* **MATERIAL FOR THE TASK**

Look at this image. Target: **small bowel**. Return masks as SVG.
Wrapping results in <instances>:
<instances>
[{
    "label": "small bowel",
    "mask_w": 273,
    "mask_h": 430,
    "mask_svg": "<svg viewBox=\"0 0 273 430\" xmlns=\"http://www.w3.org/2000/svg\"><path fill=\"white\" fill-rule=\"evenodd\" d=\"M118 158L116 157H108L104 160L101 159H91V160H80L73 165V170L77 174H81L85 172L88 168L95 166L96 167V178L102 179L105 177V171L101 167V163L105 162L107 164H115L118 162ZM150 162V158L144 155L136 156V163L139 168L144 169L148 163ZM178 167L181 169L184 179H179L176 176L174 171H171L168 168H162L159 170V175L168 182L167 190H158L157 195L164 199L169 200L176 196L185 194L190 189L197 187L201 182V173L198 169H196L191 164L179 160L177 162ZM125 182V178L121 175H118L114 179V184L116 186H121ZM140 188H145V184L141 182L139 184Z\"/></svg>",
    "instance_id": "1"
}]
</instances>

* **WHAT IS ASKED**
Reproduce the listing above, substituting "scan" for "image" wherever it occurs and leaving everything else unchanged.

* **COMPLETED EXERCISE**
Look at this scan. Target: **small bowel**. Return masks as SVG.
Wrapping results in <instances>:
<instances>
[{
    "label": "small bowel",
    "mask_w": 273,
    "mask_h": 430,
    "mask_svg": "<svg viewBox=\"0 0 273 430\" xmlns=\"http://www.w3.org/2000/svg\"><path fill=\"white\" fill-rule=\"evenodd\" d=\"M118 158L116 157H108L104 160L101 159H91V160H80L73 165V170L77 174H81L85 172L88 168L95 166L96 167V178L102 179L105 177V171L101 167V163L105 162L107 164H115L118 162ZM150 162V158L144 155L136 156V163L139 168L144 169L148 163ZM178 167L181 169L184 179H179L176 176L174 171H171L168 168H162L159 170V175L168 182L167 190H158L157 195L164 199L169 200L176 196L185 194L190 189L197 187L201 182V173L198 169H196L191 164L179 160L177 162ZM125 182V178L121 175H118L114 179V184L116 186H121ZM140 188H145V184L141 182L139 184Z\"/></svg>",
    "instance_id": "1"
}]
</instances>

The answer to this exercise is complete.